When someone needs to maintain their own up-to-date copy of this data, they have several options. The first is to set up their own RDMBS with a similar schema. General purpose RDBMS support very flexible queries and can robustly tolerate simultaneous modification by large numbers of concurrent users with almost no risk of corruption. These are exceptionally solid pieces of software and quite appropriate for a large central database. However, these systems make a trade-off, accepting heavy resource consumption to obtain these advantages. Initializing an RDBMS with OSM data can take several days and 300-400 gigabytes of storage. They are overkill for simple replication and geographic extraction.

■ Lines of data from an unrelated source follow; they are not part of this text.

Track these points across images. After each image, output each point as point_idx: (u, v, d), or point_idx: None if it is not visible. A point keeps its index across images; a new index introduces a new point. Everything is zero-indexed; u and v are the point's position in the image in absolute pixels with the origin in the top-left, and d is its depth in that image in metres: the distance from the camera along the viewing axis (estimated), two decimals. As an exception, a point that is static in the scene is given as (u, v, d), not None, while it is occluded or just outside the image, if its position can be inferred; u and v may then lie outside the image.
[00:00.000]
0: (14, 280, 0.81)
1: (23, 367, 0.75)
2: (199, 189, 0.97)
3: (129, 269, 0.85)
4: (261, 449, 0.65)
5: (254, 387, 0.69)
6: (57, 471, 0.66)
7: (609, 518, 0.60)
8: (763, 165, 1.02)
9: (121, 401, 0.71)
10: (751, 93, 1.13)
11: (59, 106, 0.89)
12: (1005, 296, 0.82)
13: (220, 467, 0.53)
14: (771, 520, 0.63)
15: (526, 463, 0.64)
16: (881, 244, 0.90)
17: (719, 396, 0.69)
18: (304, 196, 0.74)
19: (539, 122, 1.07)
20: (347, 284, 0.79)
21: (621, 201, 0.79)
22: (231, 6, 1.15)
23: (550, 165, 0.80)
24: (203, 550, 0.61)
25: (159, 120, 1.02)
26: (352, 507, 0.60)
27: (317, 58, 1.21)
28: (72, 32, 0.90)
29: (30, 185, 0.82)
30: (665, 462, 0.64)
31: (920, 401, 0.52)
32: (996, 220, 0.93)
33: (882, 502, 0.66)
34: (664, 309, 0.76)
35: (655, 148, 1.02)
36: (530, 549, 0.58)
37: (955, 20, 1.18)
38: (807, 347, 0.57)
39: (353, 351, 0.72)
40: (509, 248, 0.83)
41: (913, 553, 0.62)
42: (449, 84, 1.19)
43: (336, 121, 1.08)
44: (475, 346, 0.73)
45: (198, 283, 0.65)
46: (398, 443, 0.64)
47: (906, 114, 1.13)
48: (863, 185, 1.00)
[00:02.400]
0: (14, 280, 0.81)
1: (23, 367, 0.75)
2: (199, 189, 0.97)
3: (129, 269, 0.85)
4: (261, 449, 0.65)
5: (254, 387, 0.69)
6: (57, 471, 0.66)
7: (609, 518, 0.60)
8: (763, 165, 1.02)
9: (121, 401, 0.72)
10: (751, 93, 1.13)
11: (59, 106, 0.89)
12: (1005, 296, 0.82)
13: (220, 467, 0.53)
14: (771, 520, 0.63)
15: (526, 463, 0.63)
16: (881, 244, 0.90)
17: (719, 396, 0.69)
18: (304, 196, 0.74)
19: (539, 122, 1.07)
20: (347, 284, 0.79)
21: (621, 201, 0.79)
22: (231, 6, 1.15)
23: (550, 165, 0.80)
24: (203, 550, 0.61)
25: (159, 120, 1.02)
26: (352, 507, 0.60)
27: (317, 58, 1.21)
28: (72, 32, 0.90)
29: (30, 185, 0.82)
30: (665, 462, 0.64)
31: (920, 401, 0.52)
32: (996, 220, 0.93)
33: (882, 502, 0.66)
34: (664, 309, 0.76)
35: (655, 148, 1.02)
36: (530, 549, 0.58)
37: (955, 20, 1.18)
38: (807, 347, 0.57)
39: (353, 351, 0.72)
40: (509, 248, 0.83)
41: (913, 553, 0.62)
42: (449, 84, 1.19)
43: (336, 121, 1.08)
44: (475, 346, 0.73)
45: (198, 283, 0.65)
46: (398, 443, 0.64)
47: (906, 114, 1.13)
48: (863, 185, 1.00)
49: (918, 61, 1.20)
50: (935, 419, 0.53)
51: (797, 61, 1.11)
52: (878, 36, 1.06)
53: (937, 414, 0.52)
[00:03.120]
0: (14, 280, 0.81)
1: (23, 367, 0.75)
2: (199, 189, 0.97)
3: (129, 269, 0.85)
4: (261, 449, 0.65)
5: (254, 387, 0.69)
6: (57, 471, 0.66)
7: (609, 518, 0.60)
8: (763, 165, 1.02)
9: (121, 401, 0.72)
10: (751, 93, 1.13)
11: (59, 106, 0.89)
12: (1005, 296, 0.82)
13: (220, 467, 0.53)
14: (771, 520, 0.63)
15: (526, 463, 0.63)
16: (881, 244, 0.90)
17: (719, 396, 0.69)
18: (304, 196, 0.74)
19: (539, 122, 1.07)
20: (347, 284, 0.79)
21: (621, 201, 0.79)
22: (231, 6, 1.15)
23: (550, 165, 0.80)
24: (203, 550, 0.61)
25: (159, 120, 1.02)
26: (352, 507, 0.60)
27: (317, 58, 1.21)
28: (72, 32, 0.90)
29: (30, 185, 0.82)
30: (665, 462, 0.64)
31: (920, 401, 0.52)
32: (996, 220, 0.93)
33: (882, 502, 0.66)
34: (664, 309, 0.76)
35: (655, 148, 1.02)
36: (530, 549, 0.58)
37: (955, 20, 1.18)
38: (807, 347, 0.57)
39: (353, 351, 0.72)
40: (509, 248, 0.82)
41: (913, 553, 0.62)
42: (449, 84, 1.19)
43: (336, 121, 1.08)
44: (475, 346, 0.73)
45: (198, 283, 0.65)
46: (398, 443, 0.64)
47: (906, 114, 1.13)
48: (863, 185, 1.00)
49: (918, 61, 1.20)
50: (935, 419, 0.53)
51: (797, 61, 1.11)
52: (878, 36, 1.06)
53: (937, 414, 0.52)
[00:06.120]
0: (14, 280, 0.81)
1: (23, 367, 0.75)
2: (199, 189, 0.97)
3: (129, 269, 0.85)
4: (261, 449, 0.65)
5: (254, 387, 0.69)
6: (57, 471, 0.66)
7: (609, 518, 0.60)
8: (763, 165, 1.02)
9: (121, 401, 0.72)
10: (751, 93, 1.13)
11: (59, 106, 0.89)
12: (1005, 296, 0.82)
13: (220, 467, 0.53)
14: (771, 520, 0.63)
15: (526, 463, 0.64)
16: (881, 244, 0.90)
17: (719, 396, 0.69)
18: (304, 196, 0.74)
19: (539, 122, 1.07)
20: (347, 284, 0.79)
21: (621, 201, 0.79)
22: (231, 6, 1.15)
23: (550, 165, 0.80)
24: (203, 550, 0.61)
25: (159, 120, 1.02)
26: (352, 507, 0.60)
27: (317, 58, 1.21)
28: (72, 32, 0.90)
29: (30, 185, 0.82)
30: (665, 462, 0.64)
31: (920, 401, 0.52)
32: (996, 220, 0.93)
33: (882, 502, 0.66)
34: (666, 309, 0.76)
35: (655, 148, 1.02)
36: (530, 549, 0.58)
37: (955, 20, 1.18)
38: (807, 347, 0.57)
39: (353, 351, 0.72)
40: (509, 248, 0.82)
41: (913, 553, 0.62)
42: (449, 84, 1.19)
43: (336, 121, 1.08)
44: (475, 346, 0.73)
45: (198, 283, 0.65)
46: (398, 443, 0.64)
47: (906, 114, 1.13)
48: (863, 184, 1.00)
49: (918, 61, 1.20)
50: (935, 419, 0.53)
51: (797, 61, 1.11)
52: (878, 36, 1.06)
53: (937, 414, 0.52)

The second option is to stick to flat-file dumps of the database or subsets of it in the OSM XML or PBF formats. Tools such as Osmosis, osmconvert, and osmfilter that fit into such processes work by iterating over the entire file, essentially copying it and introducing modifications or filters during the copy operation. This is a reasonable way to maintain an extract of a single city on a fairly long update cycle, but the approach becomes unwieldy when working on large numbers of regions or arbitrary zones.

The third option is to use a purpose-built replication server with a query API, the primary example of which is Overpass. The publicly accessible hosted instances of overpass generously allow users to perform up to 10k queries totaling 5GB of data per day. Unfortunately we were not able to fit these public servers or our own local Overpass instance into our workflow. While Overpass represents a major step forward in how people retrieve OSM data, it appears to be specialized in fetching small or moderately-sized blocks of data and applying flexible filtering or transformations for direct consumption by browser-based editors and other webapps. Most importantly, according to the project mailing list there has been an official decision not to include PBF support. We strongly favor compact binary OSM data exchange formats and depend on them for rapid turnaround.

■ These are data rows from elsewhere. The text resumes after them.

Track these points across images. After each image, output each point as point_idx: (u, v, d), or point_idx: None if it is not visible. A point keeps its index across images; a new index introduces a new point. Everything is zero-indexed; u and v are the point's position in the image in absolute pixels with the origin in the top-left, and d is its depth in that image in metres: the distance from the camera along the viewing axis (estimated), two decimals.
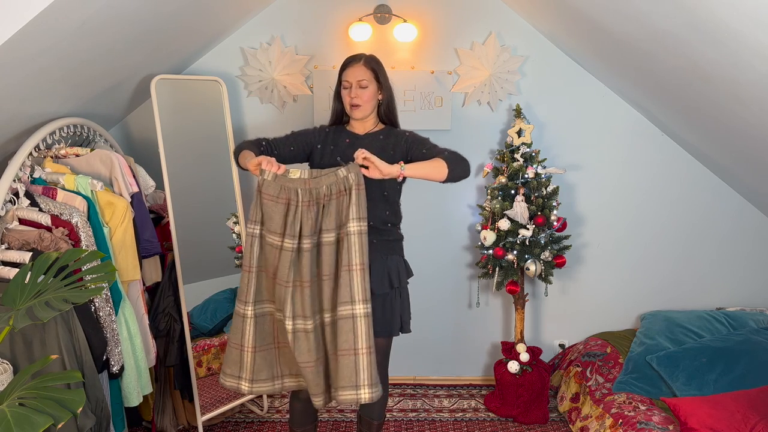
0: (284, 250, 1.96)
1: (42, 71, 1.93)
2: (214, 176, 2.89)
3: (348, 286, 1.97)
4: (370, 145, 2.17)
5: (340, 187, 1.98)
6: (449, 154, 2.12)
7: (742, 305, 3.27)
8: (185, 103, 2.79)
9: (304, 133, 2.25)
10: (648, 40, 2.26)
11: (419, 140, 2.19)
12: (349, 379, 1.97)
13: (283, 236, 1.96)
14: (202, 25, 2.67)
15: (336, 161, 2.14)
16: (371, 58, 2.20)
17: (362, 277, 1.98)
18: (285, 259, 1.95)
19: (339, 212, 1.99)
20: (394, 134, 2.22)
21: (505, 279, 2.94)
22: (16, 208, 2.07)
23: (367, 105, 2.16)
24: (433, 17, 3.01)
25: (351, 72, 2.15)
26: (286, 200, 1.96)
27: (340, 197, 1.99)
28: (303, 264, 1.96)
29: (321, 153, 2.20)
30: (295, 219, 1.95)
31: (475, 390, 3.32)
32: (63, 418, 1.47)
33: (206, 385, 2.81)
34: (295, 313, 1.97)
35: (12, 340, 1.80)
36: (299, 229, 1.95)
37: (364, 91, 2.14)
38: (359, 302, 1.98)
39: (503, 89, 3.06)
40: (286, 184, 1.96)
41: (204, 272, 2.83)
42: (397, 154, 2.17)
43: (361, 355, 1.97)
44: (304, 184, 1.96)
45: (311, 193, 1.96)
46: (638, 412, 2.45)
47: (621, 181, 3.18)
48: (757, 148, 2.49)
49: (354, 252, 1.97)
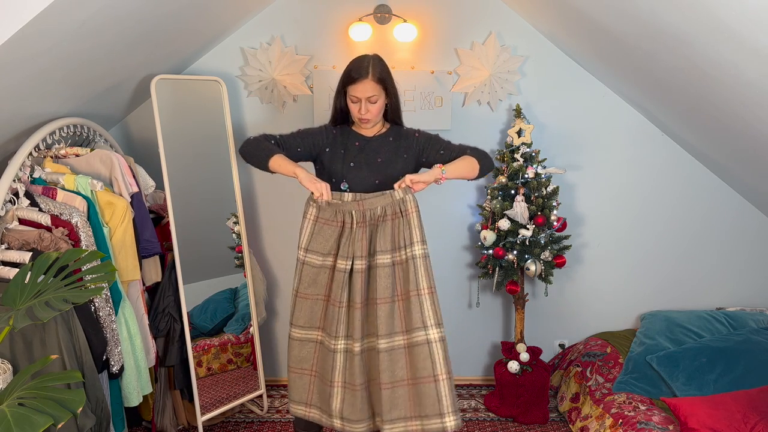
0: (337, 271, 1.98)
1: (42, 71, 1.93)
2: (214, 176, 2.89)
3: (419, 311, 1.94)
4: (380, 147, 2.17)
5: (395, 209, 2.00)
6: (473, 151, 2.13)
7: (742, 305, 3.27)
8: (185, 103, 2.79)
9: (311, 134, 2.20)
10: (648, 40, 2.26)
11: (431, 139, 2.19)
12: (431, 407, 1.92)
13: (336, 257, 1.98)
14: (202, 25, 2.67)
15: (349, 166, 2.11)
16: (377, 68, 2.08)
17: (431, 300, 1.98)
18: (338, 279, 1.97)
19: (394, 234, 1.99)
20: (403, 135, 2.21)
21: (505, 279, 2.94)
22: (16, 208, 2.07)
23: (377, 117, 2.14)
24: (433, 17, 3.01)
25: (359, 88, 2.06)
26: (341, 223, 2.00)
27: (395, 219, 1.99)
28: (355, 286, 1.97)
29: (331, 156, 2.15)
30: (349, 240, 1.97)
31: (475, 390, 3.32)
32: (63, 418, 1.47)
33: (206, 385, 2.81)
34: (348, 333, 1.97)
35: (12, 340, 1.80)
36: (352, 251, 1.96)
37: (374, 105, 2.09)
38: (432, 327, 1.96)
39: (503, 89, 3.06)
40: (339, 207, 1.99)
41: (204, 272, 2.83)
42: (411, 157, 2.17)
43: (441, 381, 1.94)
44: (357, 206, 1.98)
45: (365, 215, 1.98)
46: (638, 412, 2.45)
47: (621, 181, 3.18)
48: (757, 148, 2.49)
49: (421, 276, 1.97)
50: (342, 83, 2.13)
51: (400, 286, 2.00)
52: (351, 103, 2.12)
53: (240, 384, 2.94)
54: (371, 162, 2.15)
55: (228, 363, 2.93)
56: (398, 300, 2.00)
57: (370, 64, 2.07)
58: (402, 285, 1.99)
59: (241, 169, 3.03)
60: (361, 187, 2.11)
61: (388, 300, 1.98)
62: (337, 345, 1.99)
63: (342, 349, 1.98)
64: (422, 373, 1.95)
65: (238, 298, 2.99)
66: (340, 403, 1.99)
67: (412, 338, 1.97)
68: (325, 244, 2.01)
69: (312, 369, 2.09)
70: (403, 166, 2.16)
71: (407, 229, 1.98)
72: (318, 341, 2.08)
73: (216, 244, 2.91)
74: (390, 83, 2.11)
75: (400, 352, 1.98)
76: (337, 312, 1.98)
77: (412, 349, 1.96)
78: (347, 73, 2.10)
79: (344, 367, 1.98)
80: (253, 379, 3.00)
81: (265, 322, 3.21)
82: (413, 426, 1.97)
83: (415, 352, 1.95)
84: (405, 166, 2.17)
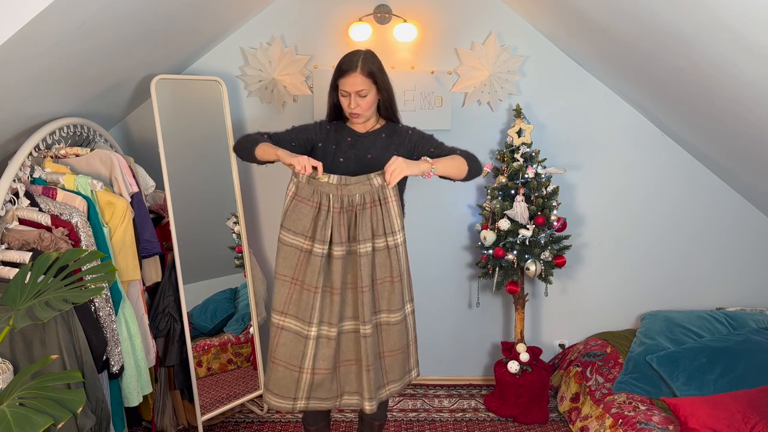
0: (314, 255, 1.96)
1: (42, 71, 1.93)
2: (214, 176, 2.89)
3: (400, 293, 2.05)
4: (372, 143, 2.16)
5: (374, 197, 1.98)
6: (462, 153, 2.12)
7: (742, 305, 3.27)
8: (185, 103, 2.79)
9: (304, 129, 2.21)
10: (648, 40, 2.26)
11: (424, 138, 2.18)
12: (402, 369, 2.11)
13: (313, 240, 1.97)
14: (202, 25, 2.67)
15: (338, 161, 2.12)
16: (367, 62, 2.07)
17: (408, 282, 2.09)
18: (314, 263, 1.96)
19: (375, 222, 1.99)
20: (397, 132, 2.19)
21: (505, 279, 2.94)
22: (16, 208, 2.07)
23: (367, 112, 2.13)
24: (433, 17, 3.01)
25: (348, 82, 2.06)
26: (317, 204, 1.97)
27: (373, 206, 1.98)
28: (334, 271, 1.97)
29: (323, 151, 2.17)
30: (325, 224, 1.95)
31: (475, 390, 3.32)
32: (63, 418, 1.47)
33: (206, 385, 2.81)
34: (321, 319, 1.99)
35: (12, 340, 1.80)
36: (330, 235, 1.96)
37: (364, 99, 2.08)
38: (408, 303, 2.10)
39: (503, 89, 3.06)
40: (318, 187, 1.96)
41: (204, 272, 2.83)
42: (402, 153, 2.15)
43: (411, 345, 2.14)
44: (335, 190, 1.96)
45: (342, 200, 1.96)
46: (638, 412, 2.45)
47: (621, 181, 3.18)
48: (757, 148, 2.49)
49: (402, 261, 2.04)
50: (334, 77, 2.13)
51: (383, 272, 2.03)
52: (342, 97, 2.12)
53: (240, 384, 2.94)
54: (361, 158, 2.14)
55: (228, 363, 2.93)
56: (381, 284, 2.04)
57: (360, 58, 2.07)
58: (385, 271, 2.02)
59: (241, 169, 3.03)
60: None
61: (370, 287, 2.00)
62: (310, 331, 1.98)
63: (314, 336, 1.98)
64: (398, 345, 2.09)
65: (238, 298, 2.99)
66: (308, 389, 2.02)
67: (391, 317, 2.06)
68: (298, 223, 1.98)
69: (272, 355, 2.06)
70: None
71: (388, 218, 1.99)
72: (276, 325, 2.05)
73: (216, 244, 2.91)
74: (381, 78, 2.10)
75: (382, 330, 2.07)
76: (312, 297, 1.97)
77: (391, 326, 2.06)
78: (338, 67, 2.10)
79: (315, 355, 1.99)
80: (253, 379, 3.00)
81: (265, 322, 3.21)
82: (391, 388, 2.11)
83: (395, 329, 2.07)
84: None
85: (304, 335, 1.99)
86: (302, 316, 1.99)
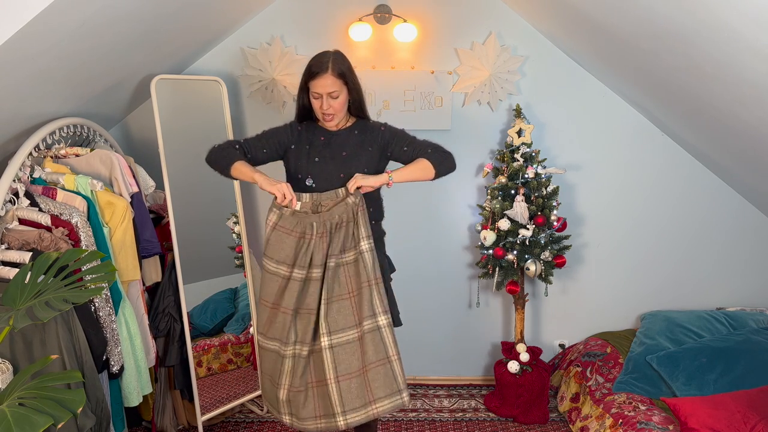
0: (293, 280, 2.01)
1: (42, 71, 1.93)
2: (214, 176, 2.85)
3: (369, 301, 2.02)
4: (346, 141, 2.16)
5: (349, 214, 2.03)
6: (433, 152, 2.13)
7: (742, 305, 3.27)
8: (185, 103, 2.79)
9: (275, 133, 2.20)
10: (648, 40, 2.26)
11: (397, 134, 2.19)
12: (389, 387, 2.00)
13: (293, 267, 2.01)
14: (202, 25, 2.67)
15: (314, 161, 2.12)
16: (337, 64, 2.06)
17: (378, 290, 2.03)
18: (292, 288, 2.01)
19: (347, 236, 2.03)
20: (369, 129, 2.20)
21: (505, 279, 2.94)
22: (16, 208, 2.07)
23: (340, 113, 2.13)
24: (433, 17, 3.01)
25: (320, 83, 2.05)
26: (301, 233, 2.01)
27: (348, 223, 2.03)
28: (311, 293, 2.01)
29: (296, 153, 2.16)
30: (307, 251, 2.00)
31: (475, 390, 3.32)
32: (63, 418, 1.47)
33: (206, 385, 2.81)
34: (295, 339, 2.03)
35: (12, 340, 1.80)
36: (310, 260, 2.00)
37: (336, 100, 2.08)
38: (381, 314, 2.03)
39: (503, 89, 3.06)
40: (302, 219, 2.01)
41: (204, 272, 2.83)
42: (375, 150, 2.17)
43: (395, 362, 2.02)
44: (318, 218, 2.01)
45: (325, 224, 2.01)
46: (638, 412, 2.45)
47: (621, 181, 3.18)
48: (757, 149, 2.49)
49: (370, 268, 2.03)
50: (303, 79, 2.12)
51: (351, 283, 2.04)
52: (313, 99, 2.11)
53: (240, 384, 2.94)
54: (336, 156, 2.14)
55: (228, 363, 2.93)
56: (351, 296, 2.05)
57: (330, 60, 2.07)
58: (354, 281, 2.04)
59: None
60: (327, 182, 2.11)
61: (341, 297, 2.02)
62: (286, 351, 2.03)
63: (291, 355, 2.03)
64: (376, 357, 2.00)
65: (238, 298, 2.99)
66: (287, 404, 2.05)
67: (363, 327, 2.01)
68: (281, 253, 2.02)
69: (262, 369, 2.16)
70: (368, 160, 2.16)
71: (356, 229, 2.03)
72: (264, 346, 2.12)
73: (216, 244, 2.91)
74: (351, 78, 2.10)
75: (354, 345, 2.02)
76: (289, 319, 2.02)
77: (364, 337, 2.01)
78: (308, 69, 2.09)
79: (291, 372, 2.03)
80: (253, 379, 3.00)
81: None
82: (373, 410, 2.00)
83: (367, 340, 2.01)
84: (369, 160, 2.16)
85: (282, 354, 2.04)
86: (280, 336, 2.05)
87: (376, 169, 2.17)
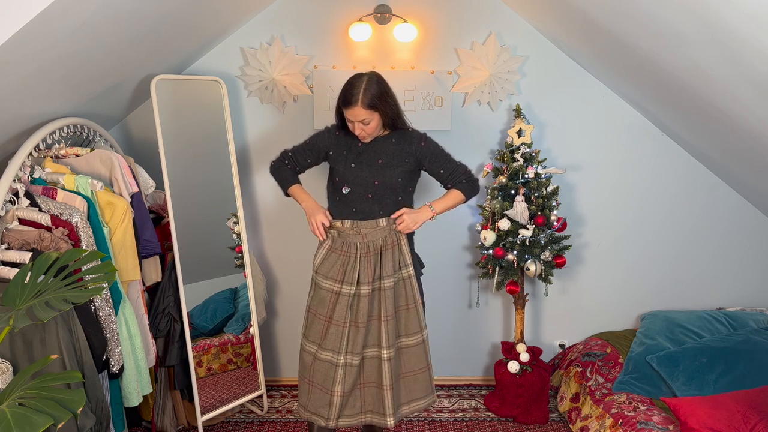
0: (342, 296, 2.24)
1: (42, 71, 1.93)
2: (214, 176, 2.89)
3: (416, 320, 2.31)
4: (383, 149, 2.26)
5: (393, 238, 2.27)
6: (467, 182, 2.36)
7: (742, 305, 3.27)
8: (185, 103, 2.79)
9: (317, 140, 2.35)
10: (648, 40, 2.26)
11: (435, 155, 2.30)
12: (426, 389, 2.36)
13: (342, 283, 2.23)
14: (202, 25, 2.67)
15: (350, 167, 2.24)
16: (368, 94, 2.11)
17: (421, 310, 2.32)
18: (342, 303, 2.24)
19: (394, 260, 2.27)
20: (407, 139, 2.28)
21: (505, 279, 2.94)
22: (16, 208, 2.07)
23: (373, 134, 2.23)
24: (433, 17, 3.01)
25: (351, 113, 2.15)
26: (348, 252, 2.25)
27: (393, 246, 2.27)
28: (360, 308, 2.24)
29: (335, 158, 2.29)
30: (353, 268, 2.24)
31: (475, 390, 3.32)
32: (63, 418, 1.47)
33: (206, 385, 2.81)
34: (347, 349, 2.24)
35: (12, 340, 1.80)
36: (357, 277, 2.23)
37: (368, 126, 2.18)
38: (423, 330, 2.33)
39: (503, 89, 3.06)
40: (347, 238, 2.25)
41: (204, 272, 2.83)
42: (411, 162, 2.28)
43: (431, 368, 2.38)
44: (362, 238, 2.24)
45: (368, 246, 2.24)
46: (638, 412, 2.45)
47: (621, 181, 3.18)
48: (756, 148, 2.49)
49: (415, 291, 2.29)
50: (338, 102, 2.21)
51: (401, 301, 2.29)
52: (347, 121, 2.21)
53: (240, 384, 2.94)
54: (372, 163, 2.25)
55: (228, 363, 2.93)
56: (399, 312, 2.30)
57: (360, 91, 2.11)
58: (402, 300, 2.29)
59: (241, 170, 3.03)
60: (362, 188, 2.24)
61: (392, 316, 2.25)
62: (339, 360, 2.23)
63: (343, 363, 2.24)
64: (418, 366, 2.33)
65: (238, 298, 2.99)
66: (339, 409, 2.26)
67: (410, 341, 2.31)
68: (330, 270, 2.25)
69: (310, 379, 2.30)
70: (403, 170, 2.27)
71: (401, 255, 2.28)
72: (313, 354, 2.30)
73: (216, 244, 2.91)
74: (382, 105, 2.15)
75: (407, 354, 2.32)
76: (341, 331, 2.23)
77: (410, 349, 2.32)
78: (342, 95, 2.18)
79: (344, 380, 2.24)
80: (253, 379, 3.00)
81: (265, 323, 3.21)
82: (416, 405, 2.35)
83: (412, 351, 2.32)
84: (404, 170, 2.28)
85: (334, 363, 2.24)
86: (333, 347, 2.24)
87: (410, 179, 2.32)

Our solution: Vanilla Extract

We gradually came to the conclusion that there was a place for a new single-purpose, no-frills piece of infrastructure. The result is Vanilla Extract (VEX for short), which aims to do only a few things but do them well: replicate the entire planet locally in a space- and time-efficient manner, provide fast, scalable extracts of every object within a bounding rectangle in PBF format, and keep the whole clone up to date on a minutely basis.

The current incarnation of Vanilla Extract is written in C and relies heavily on sparse memory-mapped files. We defer to sophisticated and carefully tuned code in the operating system itself to handle getting blocks of OSM objects on and off of long-term storage as needed, and for handling gaps in the OSM identifier space and the spatial index grid. This makes the code straightforward to read and understand while providing performance that is entirely sufficient for our purposes, greatly exceeding anything we were able to achieve with existing tools.

Cloning from PBF and extraction to PBF are implemented. Minutely updates are still under development, but the data structures are designed to make them low-impact operations. Replicating the planet takes a couple of hours on a solid-state disk and consumes under 70GB for the whole planet. Extracting a city the size of Portland, Oregon from this replica takes between 3 to 30 seconds depending on how much of the data is currently paged in from long-term storage. Memory consumption during extraction should be essentially independent of bounding box size since the implementation amounts to sequential iteration over spatial index bins, but the process does benefit greatly from leaving the OS a lot of free memory for caches.

Experiments with recent versions of the excellent MapDB library indicate that we may be able to achieve comparable performance using this general-purpose storage backend in Java. It is likely that we will make the transition to MapDB for greater maintainability and integration with existing Conveyal code. A working prototype of Vanilla Extract in Java is included in our MapDB-based OSM library, which also contains example code to produce and consume our streamlined OSM data exchange format.